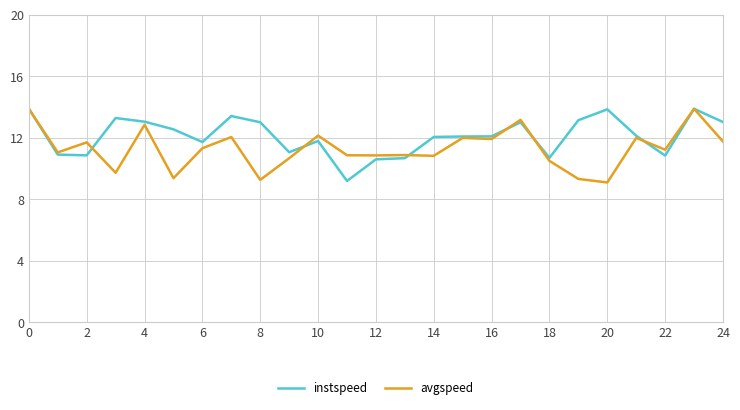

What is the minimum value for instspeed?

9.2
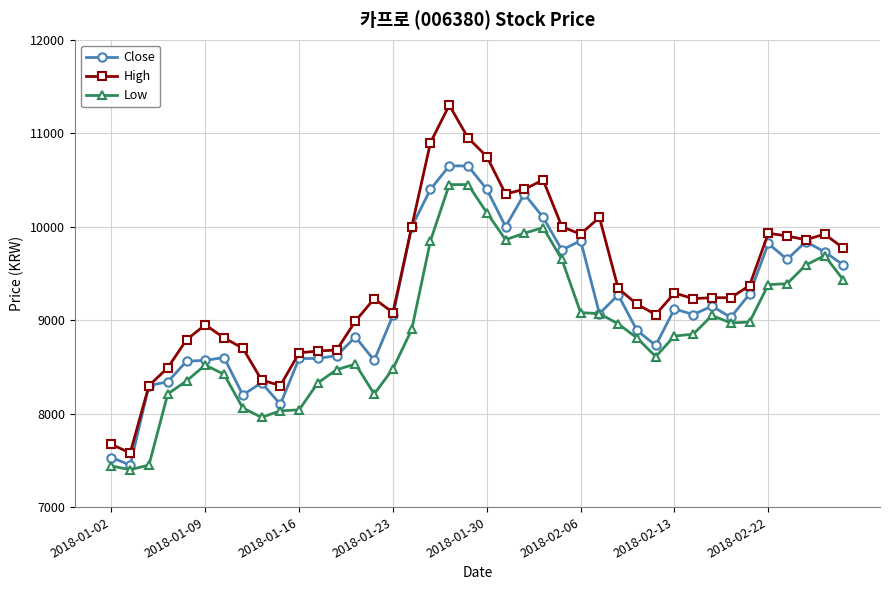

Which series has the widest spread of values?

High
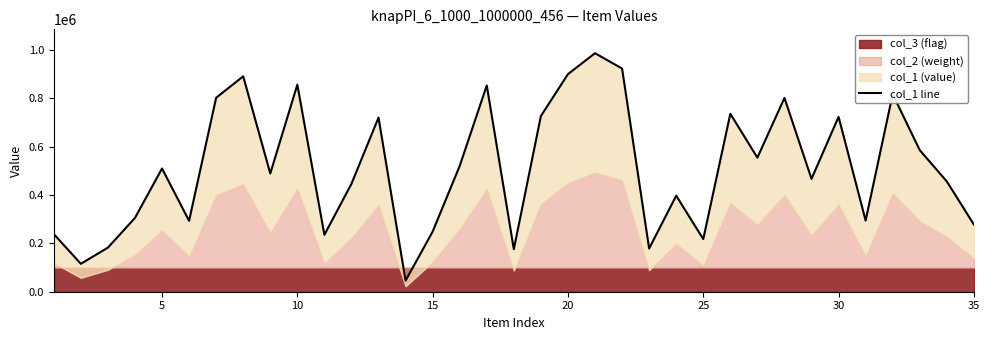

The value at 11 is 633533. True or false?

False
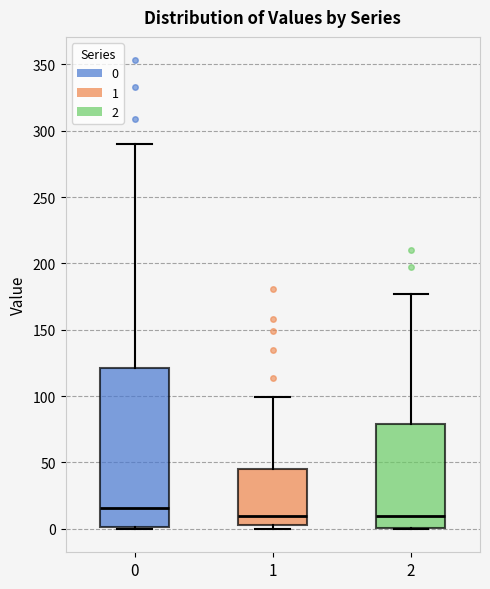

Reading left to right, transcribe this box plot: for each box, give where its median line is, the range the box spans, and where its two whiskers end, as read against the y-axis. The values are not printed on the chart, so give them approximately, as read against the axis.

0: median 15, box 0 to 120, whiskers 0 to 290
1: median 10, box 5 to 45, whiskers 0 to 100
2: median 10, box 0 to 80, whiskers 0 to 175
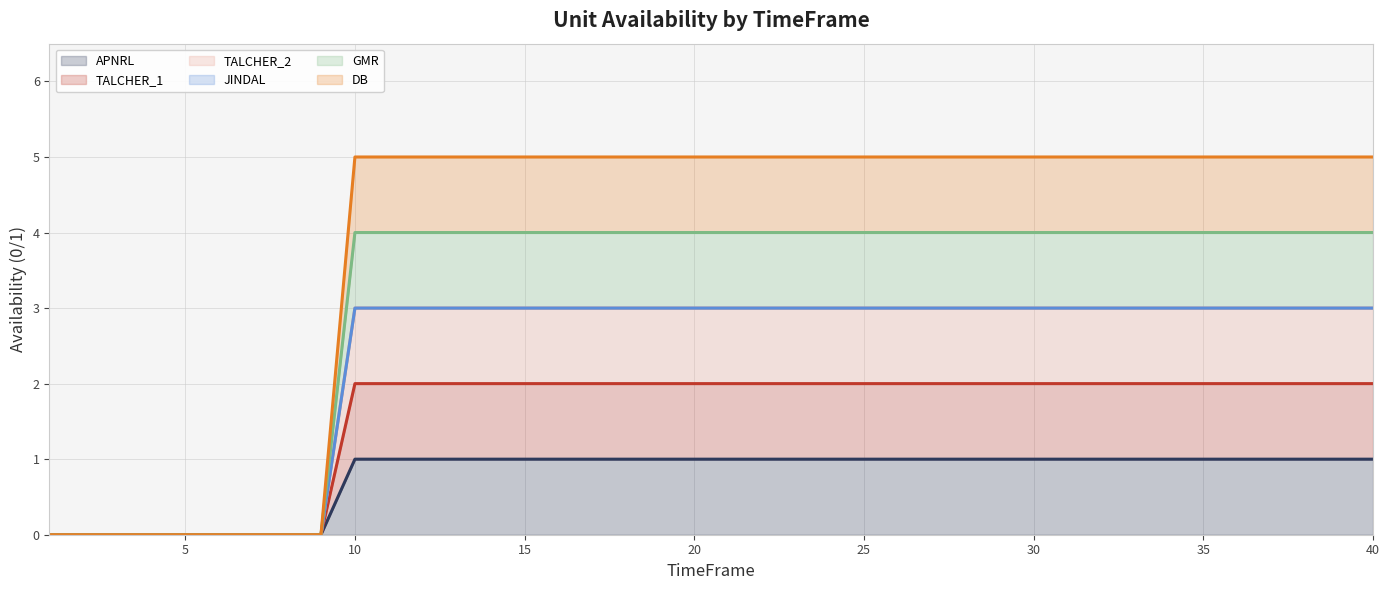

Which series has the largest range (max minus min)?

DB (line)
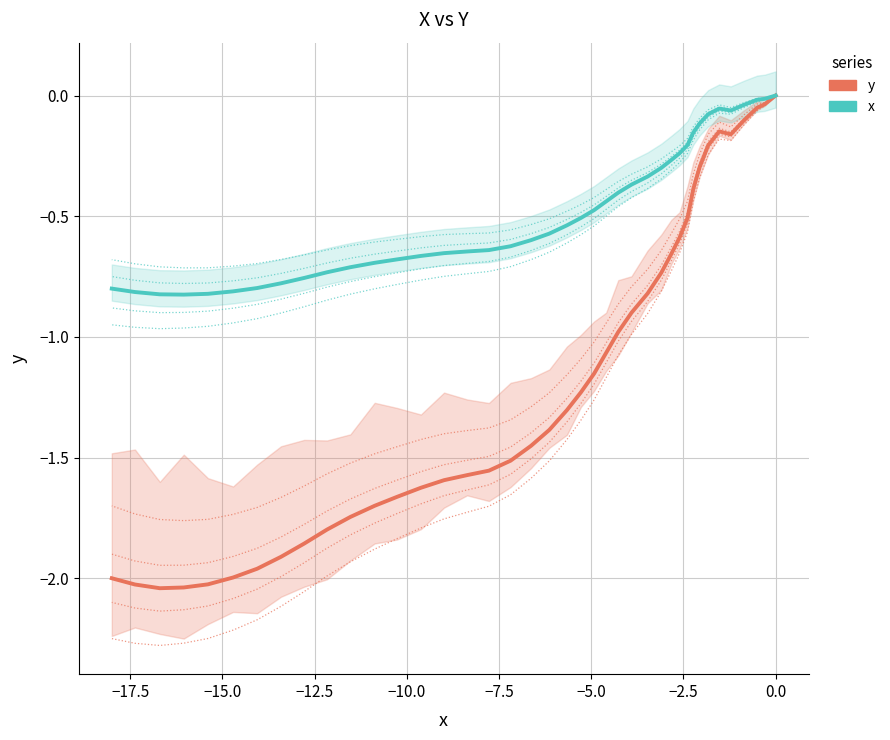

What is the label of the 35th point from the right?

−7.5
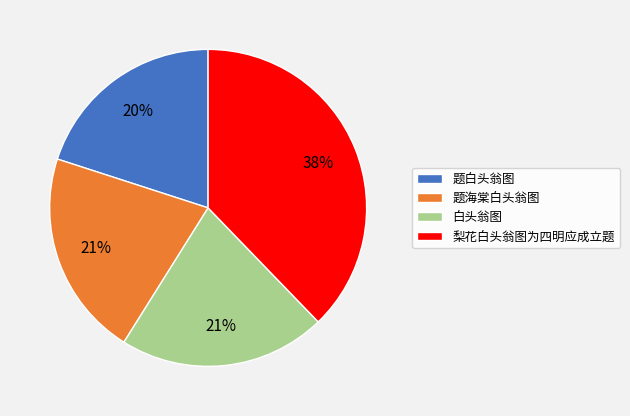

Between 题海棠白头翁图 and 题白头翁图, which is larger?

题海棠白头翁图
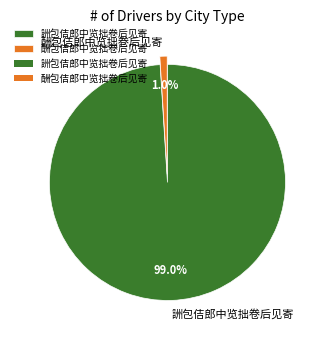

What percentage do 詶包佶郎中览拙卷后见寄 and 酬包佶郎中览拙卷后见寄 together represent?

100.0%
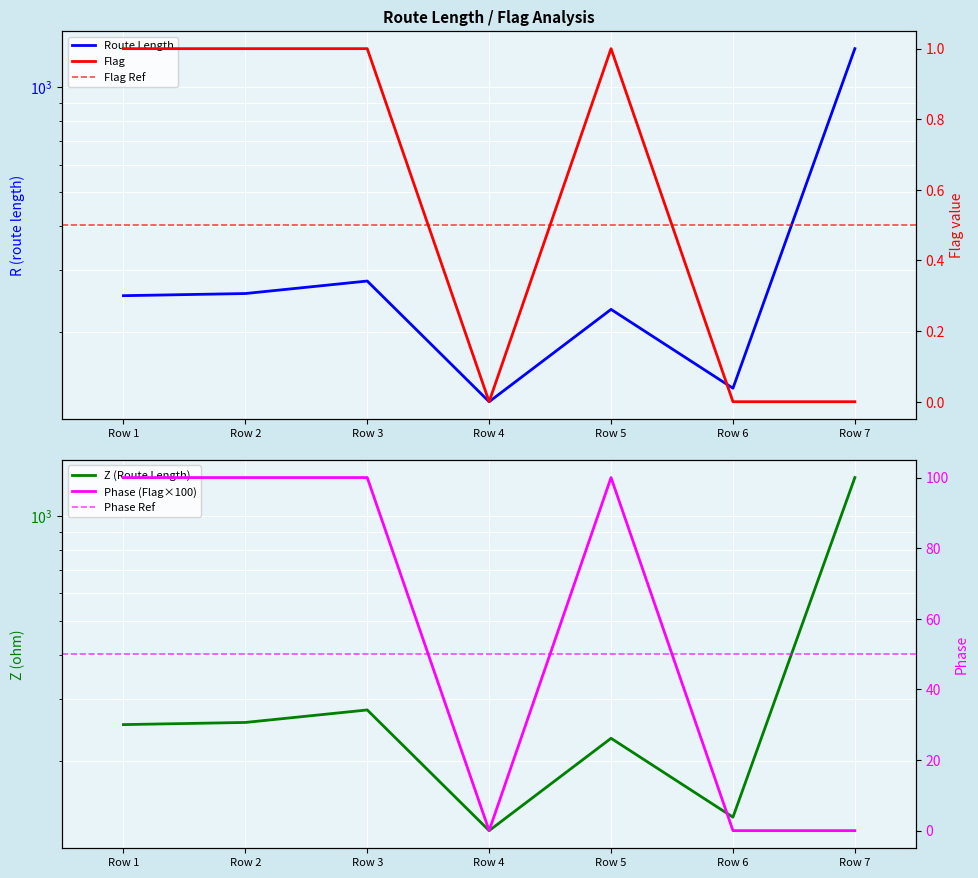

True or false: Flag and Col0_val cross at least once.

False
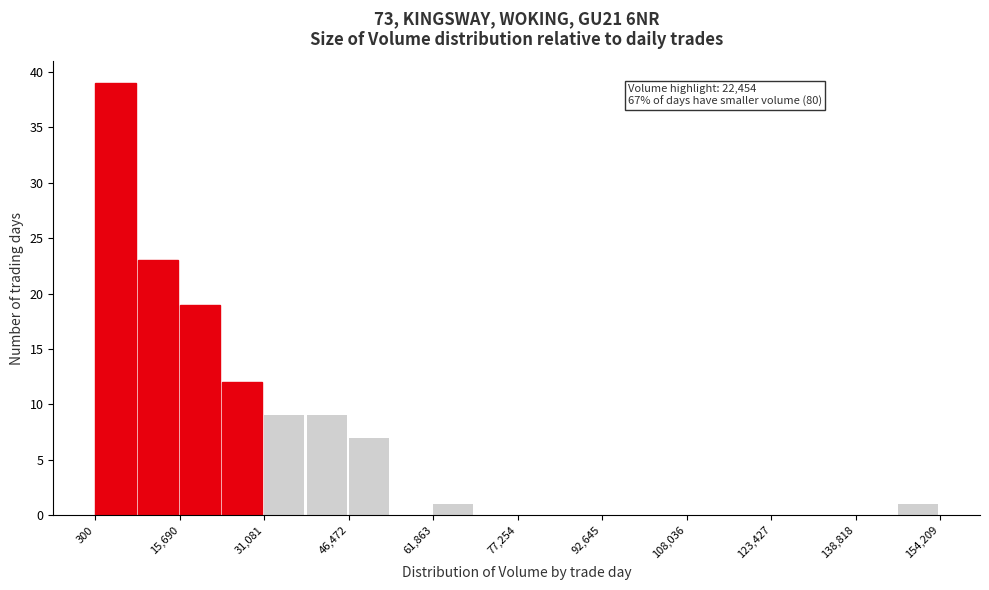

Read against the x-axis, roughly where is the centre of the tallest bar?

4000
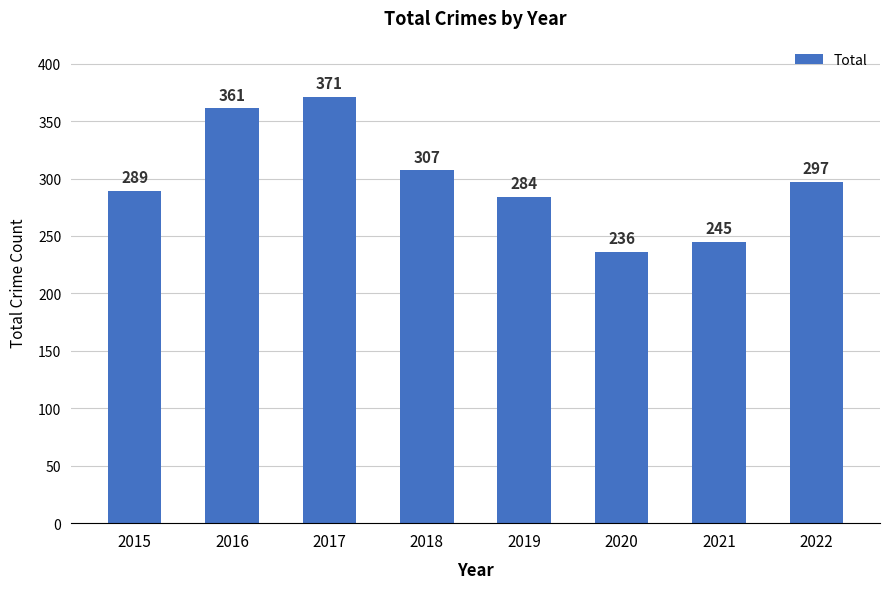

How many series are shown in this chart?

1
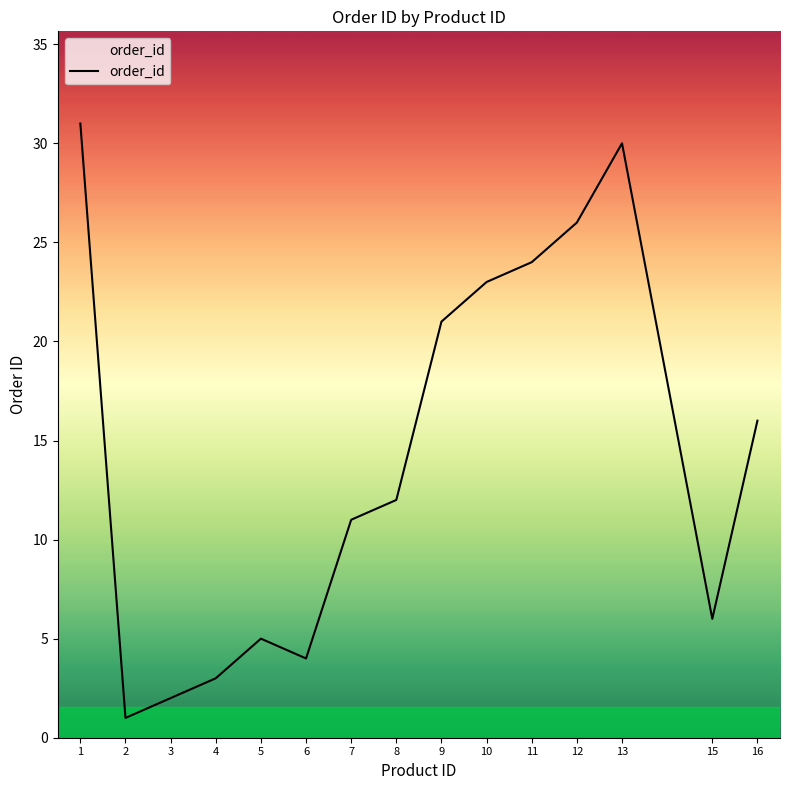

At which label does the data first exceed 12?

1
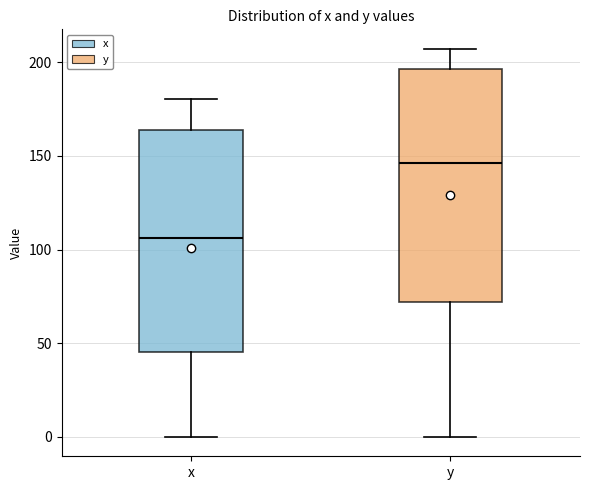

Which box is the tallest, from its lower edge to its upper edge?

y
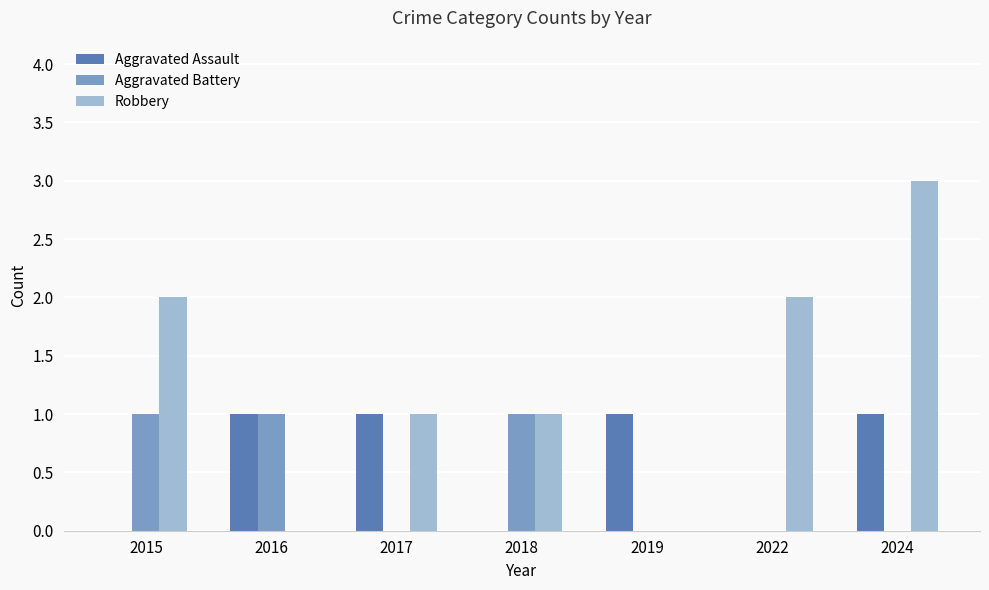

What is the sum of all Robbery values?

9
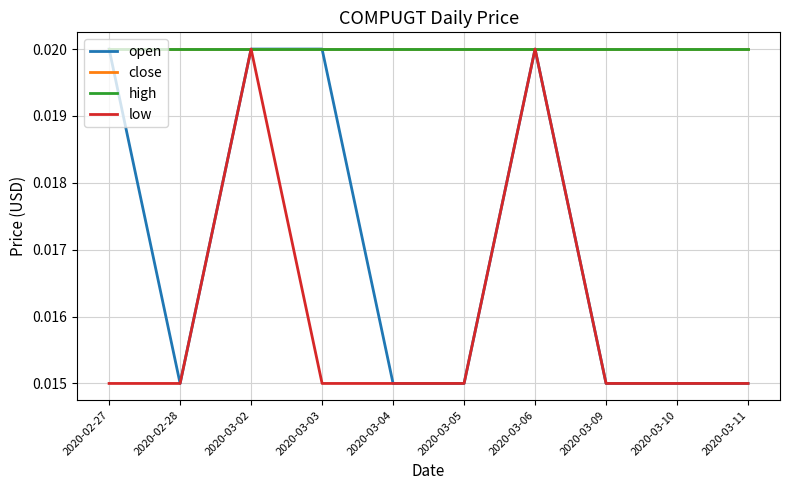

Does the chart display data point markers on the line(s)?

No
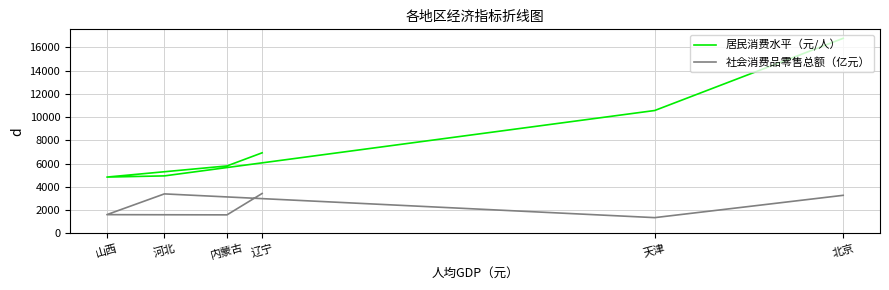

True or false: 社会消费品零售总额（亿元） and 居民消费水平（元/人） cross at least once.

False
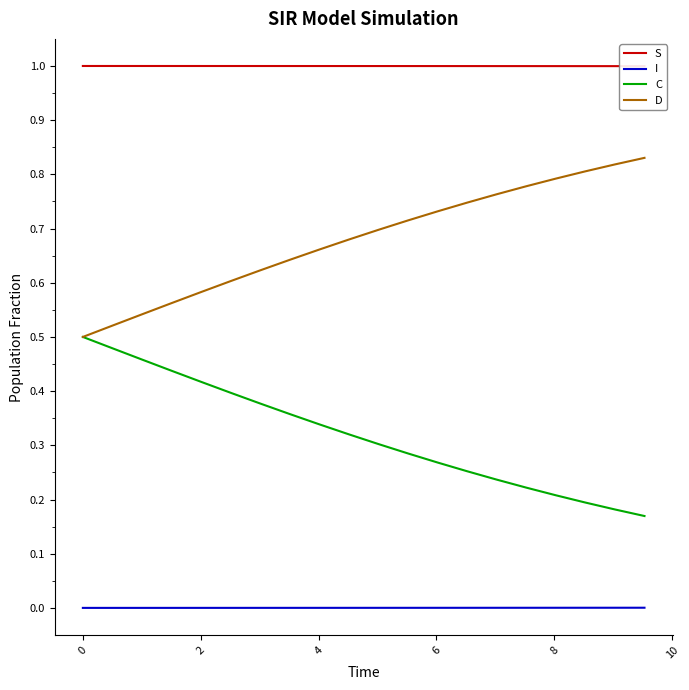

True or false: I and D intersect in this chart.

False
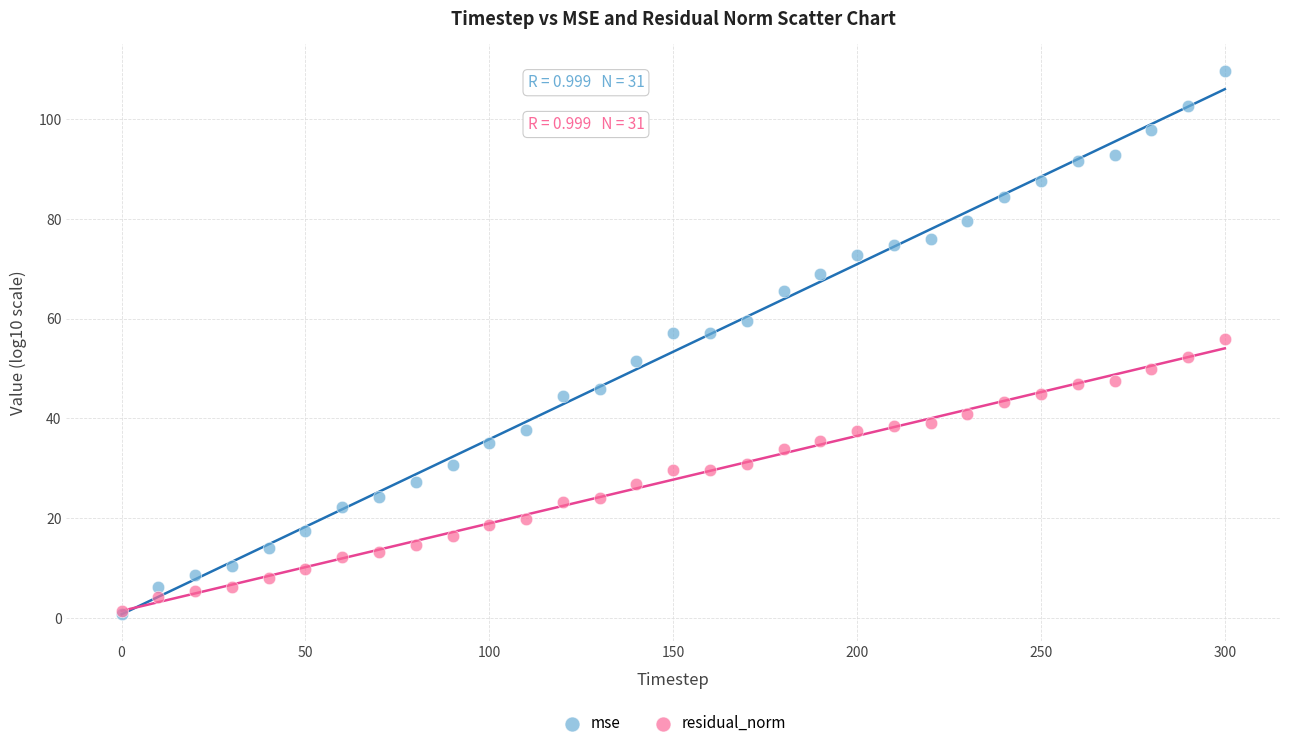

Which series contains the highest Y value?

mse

★ ★ ★ ★

• _Activity_
Reproduce all of the material above line for line, keeping every word and character unchanged. Leave the pictures out of your copy.

• _Task result_
What is the minimum value for instspeed?

9.2

Which series has the widest spread of values?

High

The value at 11 is 633533. True or false?

False

Reading left to right, transcribe this box plot: for each box, give where its median line is, the range the box spans, and where its two whiskers end, as read against the y-axis. The values are not printed on the chart, so give them approximately, as read against the axis.

0: median 15, box 0 to 120, whiskers 0 to 290
1: median 10, box 5 to 45, whiskers 0 to 100
2: median 10, box 0 to 80, whiskers 0 to 175

Which series has the largest range (max minus min)?

DB (line)

What is the label of the 35th point from the right?

−7.5

Between 题海棠白头翁图 and 题白头翁图, which is larger?

题海棠白头翁图

What percentage do 詶包佶郎中览拙卷后见寄 and 酬包佶郎中览拙卷后见寄 together represent?

100.0%

True or false: Flag and Col0_val cross at least once.

False

Read against the x-axis, roughly where is the centre of the tallest bar?

4000

How many series are shown in this chart?

1

At which label does the data first exceed 12?

1

Which box is the tallest, from its lower edge to its upper edge?

y

What is the sum of all Robbery values?

9

Does the chart display data point markers on the line(s)?

No

True or false: 社会消费品零售总额（亿元） and 居民消费水平（元/人） cross at least once.

False

True or false: I and D intersect in this chart.

False

Which series contains the highest Y value?

mse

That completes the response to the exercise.